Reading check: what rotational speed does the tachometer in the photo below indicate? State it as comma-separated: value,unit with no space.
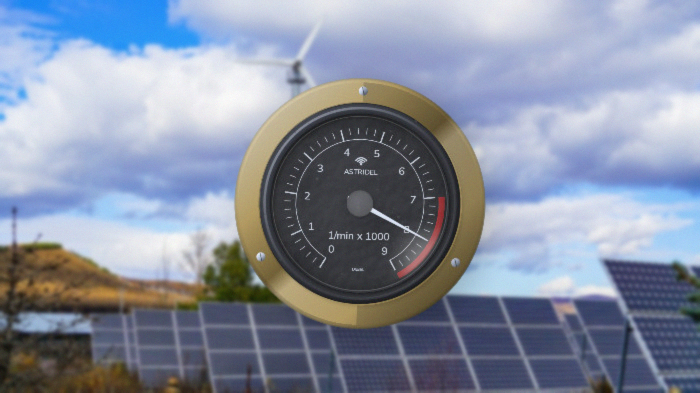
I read 8000,rpm
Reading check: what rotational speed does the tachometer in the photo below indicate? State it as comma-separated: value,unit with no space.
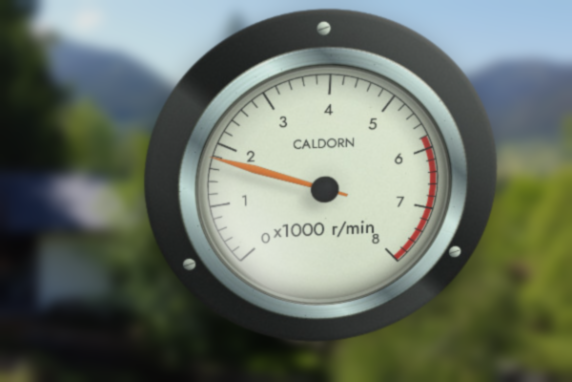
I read 1800,rpm
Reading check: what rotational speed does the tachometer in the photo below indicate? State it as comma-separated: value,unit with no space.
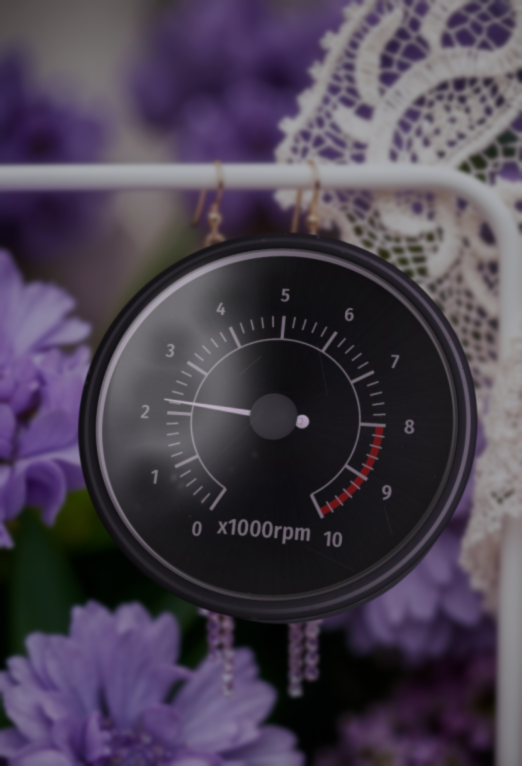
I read 2200,rpm
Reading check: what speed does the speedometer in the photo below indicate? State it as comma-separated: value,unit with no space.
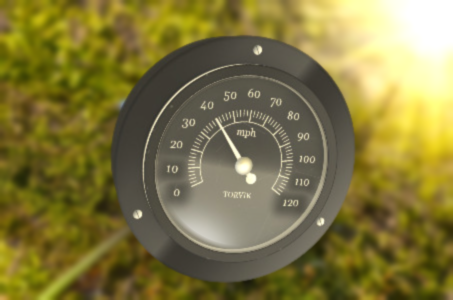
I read 40,mph
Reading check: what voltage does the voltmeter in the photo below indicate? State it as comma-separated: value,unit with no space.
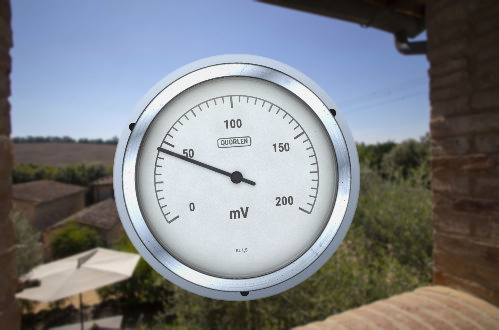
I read 45,mV
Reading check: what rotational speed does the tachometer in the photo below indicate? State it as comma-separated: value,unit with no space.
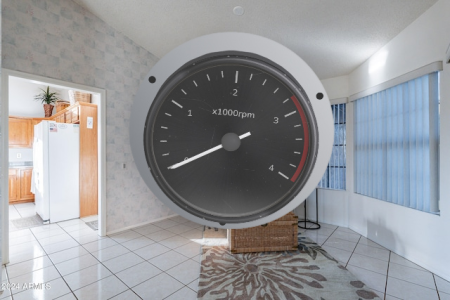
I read 0,rpm
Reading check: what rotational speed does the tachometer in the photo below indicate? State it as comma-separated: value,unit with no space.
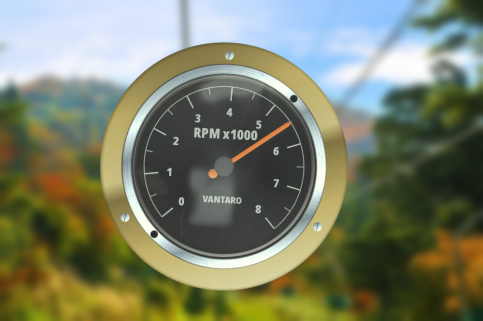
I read 5500,rpm
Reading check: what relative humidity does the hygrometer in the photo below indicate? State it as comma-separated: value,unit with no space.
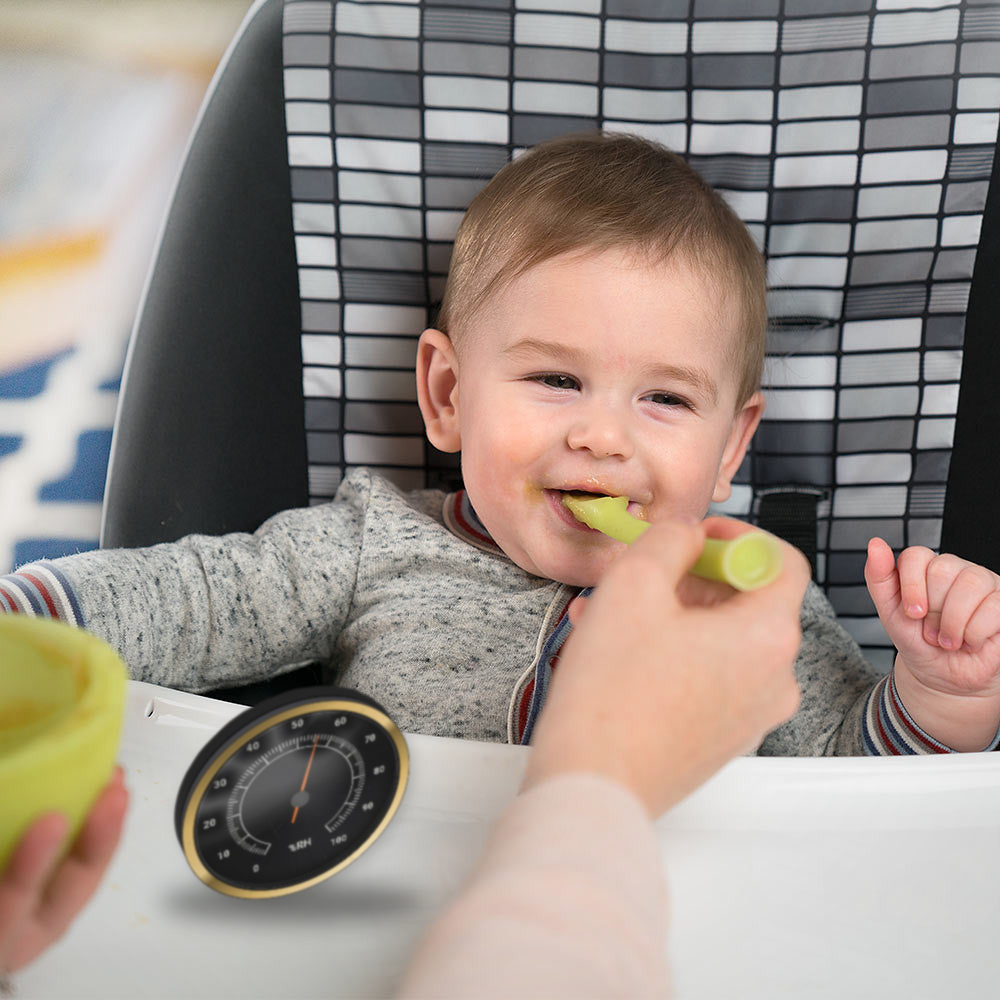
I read 55,%
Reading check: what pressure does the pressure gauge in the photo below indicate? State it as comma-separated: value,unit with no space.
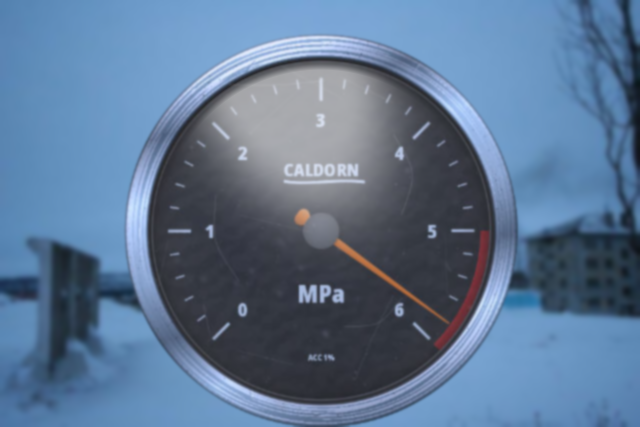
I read 5.8,MPa
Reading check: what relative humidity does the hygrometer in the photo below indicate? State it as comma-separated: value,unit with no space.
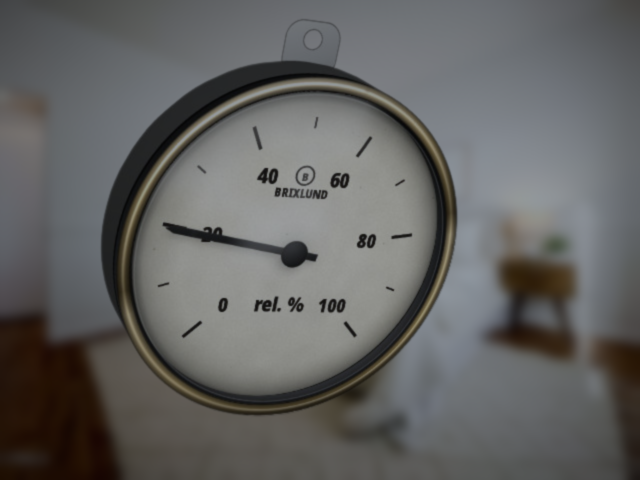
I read 20,%
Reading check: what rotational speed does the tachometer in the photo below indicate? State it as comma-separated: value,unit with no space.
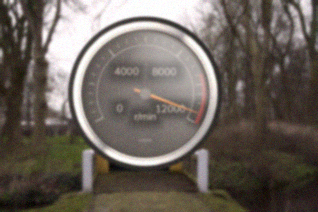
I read 11500,rpm
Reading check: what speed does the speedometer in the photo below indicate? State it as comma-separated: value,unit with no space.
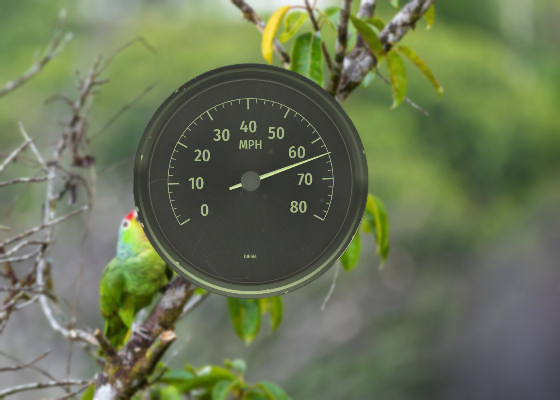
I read 64,mph
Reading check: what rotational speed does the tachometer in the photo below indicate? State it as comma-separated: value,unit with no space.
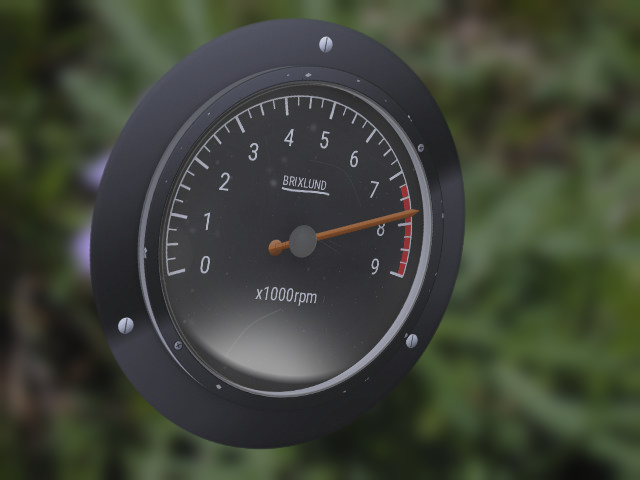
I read 7750,rpm
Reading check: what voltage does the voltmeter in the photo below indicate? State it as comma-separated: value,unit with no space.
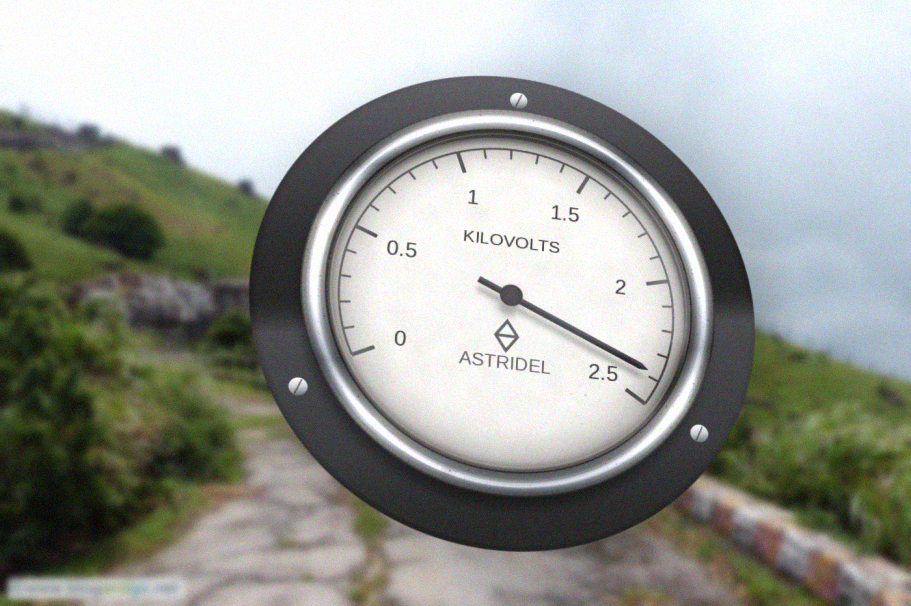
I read 2.4,kV
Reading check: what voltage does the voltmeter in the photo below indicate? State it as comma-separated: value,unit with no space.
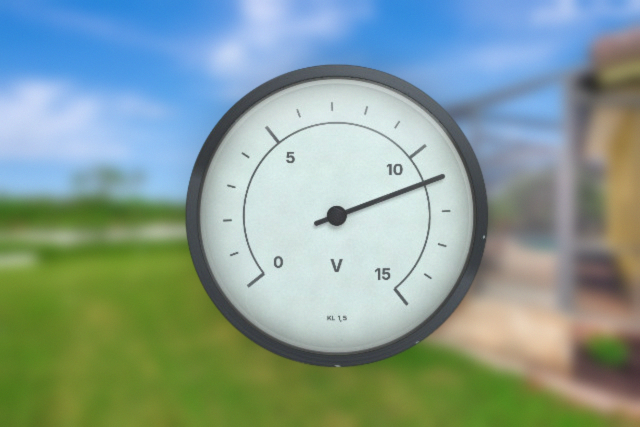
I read 11,V
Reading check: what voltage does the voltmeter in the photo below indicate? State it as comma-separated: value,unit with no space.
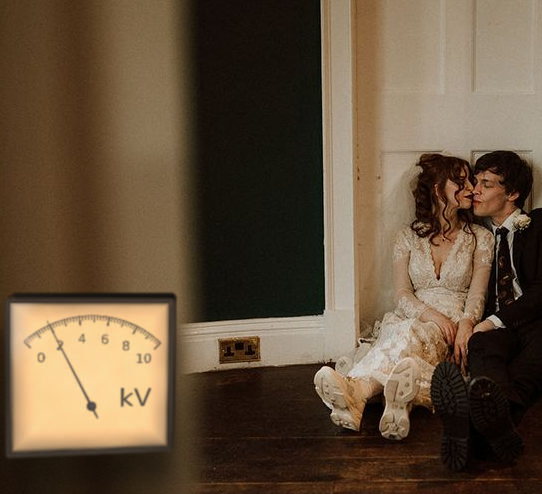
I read 2,kV
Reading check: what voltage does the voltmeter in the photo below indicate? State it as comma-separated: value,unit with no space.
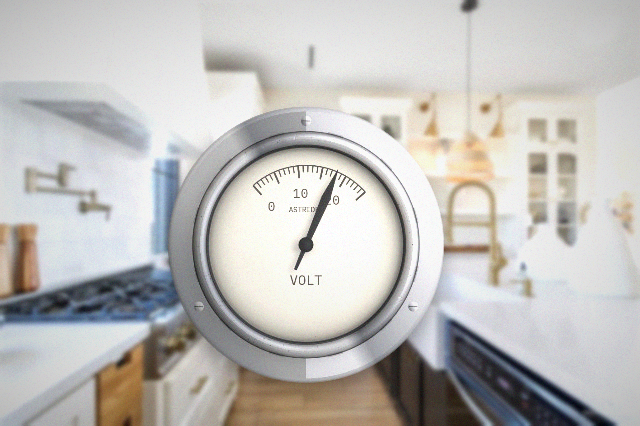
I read 18,V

How to complete this task
Copy the material from its first line through the line with "I read 45,mV", replacing "tachometer" with "rev counter" and keeping everything else unchanged. Leave out the pictures.

Answer to this exercise
Reading check: what rotational speed does the rev counter in the photo below indicate? State it as comma-separated: value,unit with no space.
I read 8000,rpm
Reading check: what rotational speed does the rev counter in the photo below indicate? State it as comma-separated: value,unit with no space.
I read 1800,rpm
Reading check: what rotational speed does the rev counter in the photo below indicate? State it as comma-separated: value,unit with no space.
I read 2200,rpm
Reading check: what speed does the speedometer in the photo below indicate? State it as comma-separated: value,unit with no space.
I read 40,mph
Reading check: what voltage does the voltmeter in the photo below indicate? State it as comma-separated: value,unit with no space.
I read 45,mV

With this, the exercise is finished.